Rückschritt für alle Beteiligten - Leitartikel von Liane Pircher

Wenn eine Familienstaatssekretärin gegen Feminismus und eine gesetzliche Frauenquote ist, was bleibt für Familien übrig?

Innsbruck (OTS/TT) - Sie rückt den Feminismus in die Nähe des Fanatismus und hält nichts von einer Frauenquote. Dafür setzt Verena Remler auf Wahlfreiheit für weibliche Lebenswelten.

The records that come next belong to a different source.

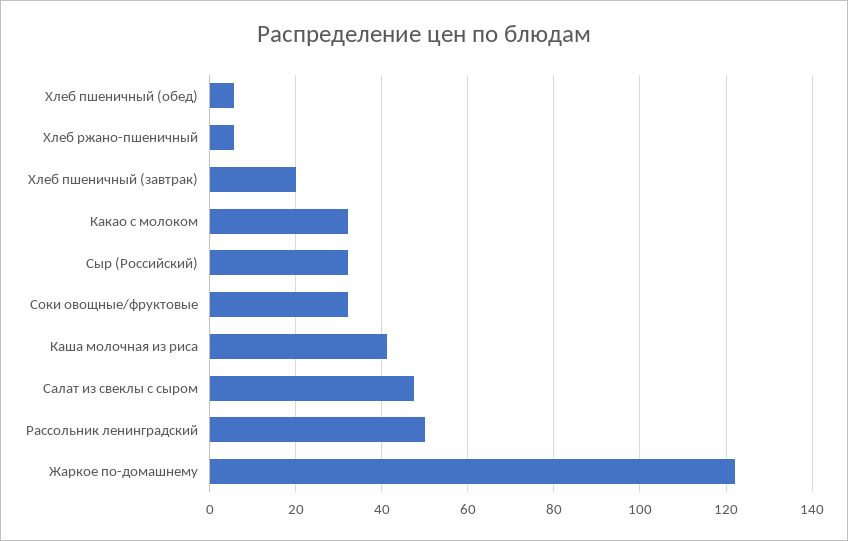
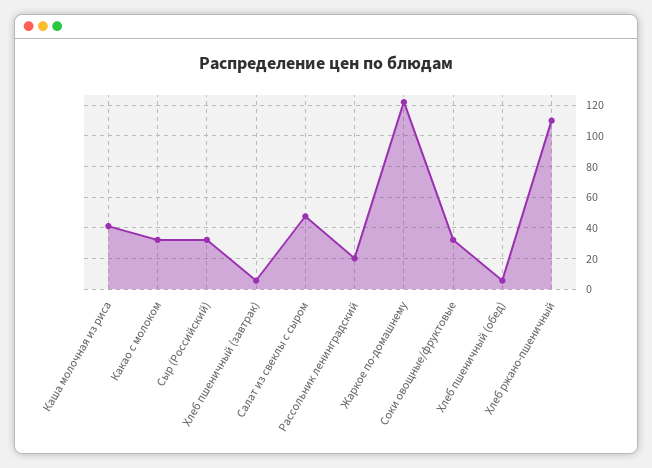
  {
    "Хлеб пшеничный (обед)": 6,
-   "Хлеб ржано-пшеничный": 6,
+   "Хлеб ржано-пшеничный": 110,
-   "Хлеб пшеничный (завтрак)": 20,
+   "Хлеб пшеничный (завтрак)": 5,
    "Какао с молоком": 32,
    "Сыр (Российский)": 32,
    "Соки овощные/фруктовые": 32,
    "Каша молочная из риса": 42,
    "Салат из свеклы с сыром": 48,
-   "Рассольник ленинградский": 50,
+   "Рассольник ленинградский": 20,
    "Жаркое по-домашнему": 122
  }

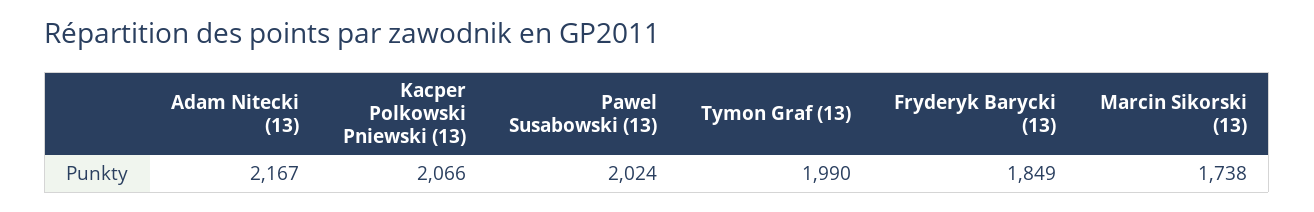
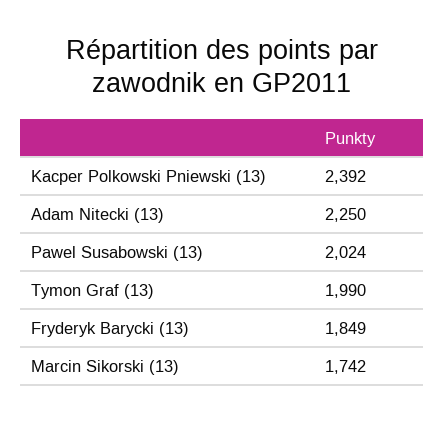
  {
-   "Adam Nitecki (13)": 2167,
+   "Adam Nitecki (13)": 2250,
-   "Kacper Polkowski Pniewski (13)": 2066,
+   "Kacper Polkowski Pniewski (13)": 2392,
    "Pawel Susabowski (13)": 2024,
    "Tymon Graf (13)": 1990,
    "Fryderyk Barycki (13)": 1849,
-   "Marcin Sikorski (13)": 1738
+   "Marcin Sikorski (13)": 1742
  }

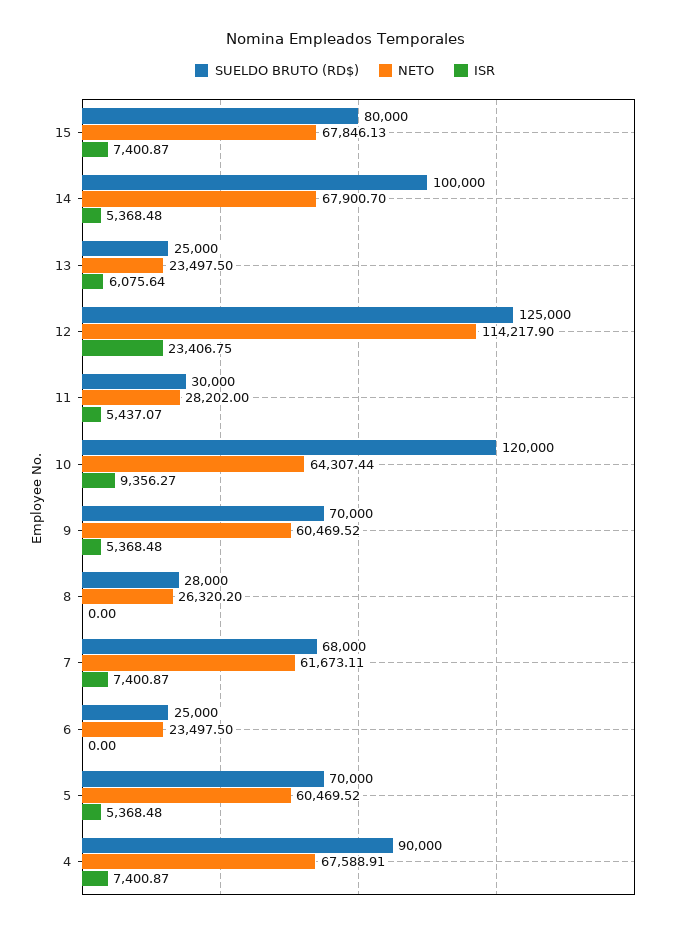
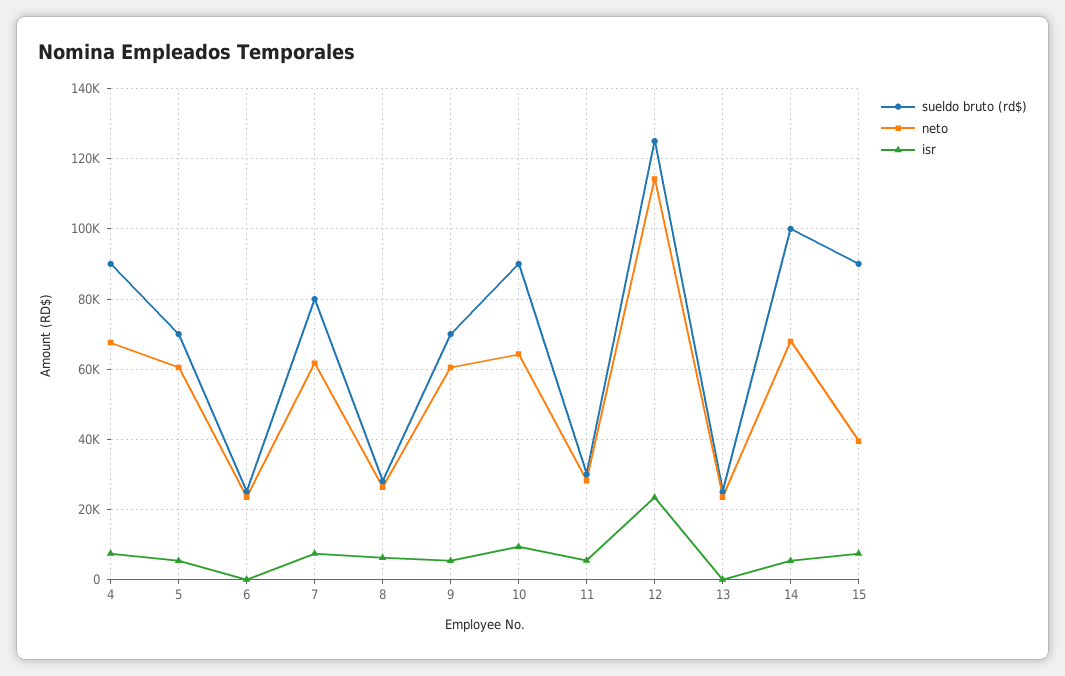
  {
    "SUELDO BRUTO (RD$)": {
-     "15": 80000,
+     "15": 90000,
      "14": 100000,
      "13": 25000,
      "12": 125000,
      "11": 30000,
-     "10": 120000,
+     "10": 90000,
      "9": 70000,
      "8": 28000,
-     "7": 68000,
+     "7": 80000,
      "6": 25000,
      "5": 70000,
      "4": 90000
    },
    "NETO": {
-     "15": 67846.13,
+     "15": 40000,
      "14": 67900.7,
      "13": 23497.5,
      "12": 114217.9,
      "11": 28202,
      "10": 64307.44,
      "9": 60469.52,
      "8": 26320.2,
      "7": 61673.11,
      "6": 23497.5,
      "5": 60469.52,
      "4": 67588.91
    },
    "ISR": {
      "15": 7400.87,
      "14": 5368.48,
-     "13": 6075.64,
+     "13": 0,
      "12": 23406.75,
      "11": 5437.07,
      "10": 9356.27,
      "9": 5368.48,
-     "8": 0,
+     "8": 6000,
      "7": 7400.87,
      "6": 0,
      "5": 5368.48,
      "4": 7400.87
    }
  }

Bei Zweiterem scheint sie zu vergessen, dass Wahlfreiheit eine gewisse Portion Feminismus in einer Gesellschaft voraussetzt bzw. diese uns Frauen überhaupt erst frei in vielerlei Hinsicht gemacht hat. In zwei Tagen, am 8. März, werden wir am Weltfrauentag wieder daran erinnert werden. Aber lassen wir Remlers Ansichten zum Feminismus. Dazu gibt es genug Reaktionen bzw. Erklärungen seitens der ÖVP, was Remler in dem Interview eigentlich sagen wollte, nämlich, "dass Feminismus ein zu ideologischer Überbau ist, der für die realpolitische Umsetzung von besserer Vereinbarkeit von Familie und Beruf zu wenig lebensnah ist". Gut so.

Schauen wir uns an, was die Familienstaatssekretärin meint, wenn sie sagt, dass sie Familien fördern und die Vereinbarkeit von Familie und Beruf erleichtern will. Leider rezitiert sie hier nichts als Floskeln. Neu, feministisch weniger verdächtig, aber im Sinne von Remlers Klientel, also den Familien, hingegen wäre, wenn sie eine in Deutschland angesagte Debatte nach Österreich lenken würde, eine über die Elternquote. Da geht es nur am Rande darum, dass Frauen in Top-Positionen ein Hauptmerkmal prägt: Kinderlosigkeit. Nein, es geht eher darum, dass sich Eltern - gut qualifizierte Männer wie Frauen -mehr Teilzeitmodelle wünschen, diese aber trotz Möglichkeiten der Elternteilzeit selten bekommen, weil die Wirtschaft "funktioniert nicht" schreit, vor allem in Führungspositionen. In anderen Ländern funktioniert das aber sehr wohl. Auch Remler wäre am besten geeignet, ein Gegenmodell zu liefern. Schließlich arbeitet sie "nur" vier Tage die Woche in Wien. Ja, für Eltern könnte sie sich starkmachen. Dafür bräuchte es nicht viel feministisches Gedankengut.